I tried the exact same lines on the $IntIf and it didn't 
block anything there either.  I'll investigate the use of 
tags and see if that will work.  Thanks for the idea

Jim



----- Original Message ----- 
From: "Henning Brauer" <[EMAIL PROTECTED]>
To: <[EMAIL PROTECTED]>
Sent: Friday, December 19, 2003 5:43 AM
Subject: Re: the zen of pf


> On Thu, Dec 18, 2003 at 10:39:19PM -0500, Daniel Staal wrote:
> > >block in  quick on $ExtIF from any to 192.168.100.130
> > >block out quick on $ExtIF from 192.168.100.130 to any
> > >block in  quick on $IntIF from any to 192.168.100.130
> > >block out quick on $IntIF from 192.168.100.130 to any
> > 
> > Ok, what we have here is NAT happening before PF.  By the time these 
> > block lines get run *all* 192.168.100.0/24 addresses have been 
> > re-written to dc1's address.  Therefore you can't block on them.

* [Material supplied]
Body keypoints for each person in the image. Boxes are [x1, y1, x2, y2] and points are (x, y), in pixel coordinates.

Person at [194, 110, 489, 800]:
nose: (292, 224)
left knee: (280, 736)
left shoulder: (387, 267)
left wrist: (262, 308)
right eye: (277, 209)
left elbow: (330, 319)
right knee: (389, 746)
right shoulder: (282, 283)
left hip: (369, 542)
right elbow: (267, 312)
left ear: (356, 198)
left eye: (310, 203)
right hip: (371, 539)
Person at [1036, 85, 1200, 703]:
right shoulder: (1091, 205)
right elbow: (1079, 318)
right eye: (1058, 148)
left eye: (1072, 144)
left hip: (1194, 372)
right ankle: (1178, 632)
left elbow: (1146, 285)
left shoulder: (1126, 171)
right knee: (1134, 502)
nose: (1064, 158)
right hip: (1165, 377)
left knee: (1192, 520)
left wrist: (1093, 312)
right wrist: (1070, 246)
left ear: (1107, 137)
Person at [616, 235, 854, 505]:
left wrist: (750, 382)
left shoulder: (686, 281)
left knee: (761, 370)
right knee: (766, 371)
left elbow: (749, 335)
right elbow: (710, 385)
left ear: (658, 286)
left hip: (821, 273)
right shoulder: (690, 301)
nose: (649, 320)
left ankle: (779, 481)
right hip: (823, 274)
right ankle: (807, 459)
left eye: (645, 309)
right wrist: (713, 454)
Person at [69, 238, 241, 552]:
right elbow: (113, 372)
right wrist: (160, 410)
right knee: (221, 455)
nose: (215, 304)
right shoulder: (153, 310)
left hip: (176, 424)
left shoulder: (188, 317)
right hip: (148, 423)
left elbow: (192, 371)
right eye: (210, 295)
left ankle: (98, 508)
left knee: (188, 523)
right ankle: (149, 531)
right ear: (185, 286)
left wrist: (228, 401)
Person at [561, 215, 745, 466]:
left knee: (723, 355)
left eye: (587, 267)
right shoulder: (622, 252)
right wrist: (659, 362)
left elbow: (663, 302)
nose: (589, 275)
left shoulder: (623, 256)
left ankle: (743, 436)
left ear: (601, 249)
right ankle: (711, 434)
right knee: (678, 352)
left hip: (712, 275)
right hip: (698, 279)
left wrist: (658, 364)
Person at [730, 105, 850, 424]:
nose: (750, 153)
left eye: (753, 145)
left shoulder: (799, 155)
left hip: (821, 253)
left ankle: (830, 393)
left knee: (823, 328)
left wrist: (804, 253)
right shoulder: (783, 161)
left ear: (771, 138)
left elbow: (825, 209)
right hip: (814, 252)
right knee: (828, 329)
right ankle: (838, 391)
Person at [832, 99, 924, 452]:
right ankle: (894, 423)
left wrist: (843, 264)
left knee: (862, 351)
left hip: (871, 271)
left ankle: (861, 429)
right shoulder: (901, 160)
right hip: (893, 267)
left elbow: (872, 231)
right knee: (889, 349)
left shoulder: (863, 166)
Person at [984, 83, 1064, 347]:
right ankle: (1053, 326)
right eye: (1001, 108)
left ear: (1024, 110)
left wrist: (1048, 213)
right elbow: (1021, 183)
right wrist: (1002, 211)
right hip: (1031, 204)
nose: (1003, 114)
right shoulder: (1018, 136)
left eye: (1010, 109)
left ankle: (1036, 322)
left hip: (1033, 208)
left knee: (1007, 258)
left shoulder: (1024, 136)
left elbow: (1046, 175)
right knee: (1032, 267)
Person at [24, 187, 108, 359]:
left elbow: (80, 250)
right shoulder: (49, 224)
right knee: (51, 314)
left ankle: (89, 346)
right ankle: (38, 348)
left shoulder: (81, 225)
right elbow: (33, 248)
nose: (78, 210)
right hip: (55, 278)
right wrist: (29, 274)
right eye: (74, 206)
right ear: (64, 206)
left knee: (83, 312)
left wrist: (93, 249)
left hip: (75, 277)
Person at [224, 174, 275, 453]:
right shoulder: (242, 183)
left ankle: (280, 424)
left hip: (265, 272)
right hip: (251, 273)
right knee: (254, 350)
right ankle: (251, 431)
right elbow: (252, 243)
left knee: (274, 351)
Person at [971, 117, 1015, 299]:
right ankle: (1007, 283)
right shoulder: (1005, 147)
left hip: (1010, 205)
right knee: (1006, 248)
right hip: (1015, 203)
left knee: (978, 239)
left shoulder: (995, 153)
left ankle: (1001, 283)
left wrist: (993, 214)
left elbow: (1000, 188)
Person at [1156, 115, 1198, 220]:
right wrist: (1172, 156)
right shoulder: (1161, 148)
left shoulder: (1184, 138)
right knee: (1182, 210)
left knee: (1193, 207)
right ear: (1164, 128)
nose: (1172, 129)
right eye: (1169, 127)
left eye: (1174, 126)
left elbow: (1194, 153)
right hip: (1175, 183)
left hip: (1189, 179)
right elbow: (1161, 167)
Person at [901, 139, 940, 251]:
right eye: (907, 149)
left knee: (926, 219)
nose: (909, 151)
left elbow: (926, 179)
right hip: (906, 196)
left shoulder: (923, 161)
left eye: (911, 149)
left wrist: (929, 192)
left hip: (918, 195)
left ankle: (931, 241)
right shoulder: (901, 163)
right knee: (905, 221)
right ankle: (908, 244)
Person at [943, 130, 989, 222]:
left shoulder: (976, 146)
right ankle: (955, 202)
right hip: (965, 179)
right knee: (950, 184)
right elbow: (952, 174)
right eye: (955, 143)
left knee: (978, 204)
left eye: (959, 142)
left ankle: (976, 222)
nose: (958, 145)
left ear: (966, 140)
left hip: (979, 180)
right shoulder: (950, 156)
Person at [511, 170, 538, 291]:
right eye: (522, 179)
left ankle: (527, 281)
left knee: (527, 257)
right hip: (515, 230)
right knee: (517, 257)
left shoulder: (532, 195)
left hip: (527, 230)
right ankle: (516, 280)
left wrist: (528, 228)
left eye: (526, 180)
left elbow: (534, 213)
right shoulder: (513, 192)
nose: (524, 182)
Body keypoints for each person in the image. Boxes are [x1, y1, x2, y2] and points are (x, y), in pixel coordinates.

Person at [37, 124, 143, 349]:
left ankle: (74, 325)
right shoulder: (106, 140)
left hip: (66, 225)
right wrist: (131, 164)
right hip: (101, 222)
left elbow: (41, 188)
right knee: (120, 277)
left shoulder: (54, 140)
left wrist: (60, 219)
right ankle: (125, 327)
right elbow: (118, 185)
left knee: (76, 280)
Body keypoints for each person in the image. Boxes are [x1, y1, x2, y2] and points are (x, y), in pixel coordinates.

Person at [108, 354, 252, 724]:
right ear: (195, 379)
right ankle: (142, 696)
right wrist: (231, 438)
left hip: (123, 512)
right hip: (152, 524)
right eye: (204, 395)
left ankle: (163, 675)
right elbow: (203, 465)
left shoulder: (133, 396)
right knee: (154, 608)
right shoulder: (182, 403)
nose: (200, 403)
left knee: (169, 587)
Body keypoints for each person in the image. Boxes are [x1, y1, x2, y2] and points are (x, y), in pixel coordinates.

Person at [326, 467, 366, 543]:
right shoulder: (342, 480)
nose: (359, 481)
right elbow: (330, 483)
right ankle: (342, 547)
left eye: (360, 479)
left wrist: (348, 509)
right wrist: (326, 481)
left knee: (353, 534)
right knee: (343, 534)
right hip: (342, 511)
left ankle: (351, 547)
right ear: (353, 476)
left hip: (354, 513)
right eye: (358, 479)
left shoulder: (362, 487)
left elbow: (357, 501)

* [What to work on]
1 – Answer these questions using the email about pf:
(a) On what date was the original message sent?
(b) What does the writer who signs as Jim say he will investigate?
(c) According to Daniel Staal, what happens before PF?
2 – Translate this sentence from the email about pf into Spanish: "I'll investigate the use of tags and see if that will work."
3 – Continue the email about pf from where it stops.

* [Answers for each item]
1 –
(a) Friday, December 19, 2003
(b) The use of tags
(c) NAT

2 – Investigaré el uso de etiquetas y veré si eso funciona.

3 –
> > (Since the packets don't have them.)
> > 
> > Suggestions: re-address 192.168.100.130 to, say, 192.168.101.130 or 
> > change $IntNet to exclude it.  (While keeping the rest of your 
> > network, of course.)
> 
> why so complicated?
> you can just block them on the internal interface.
> or use tags. or or or..
> 
> -- 
> Henning Brauer, BS Web Services, http://bsws.de
> [EMAIL PROTECTED] - [EMAIL PROTECTED]
> Unix is very simple, but it takes a genius to understand the simplicity.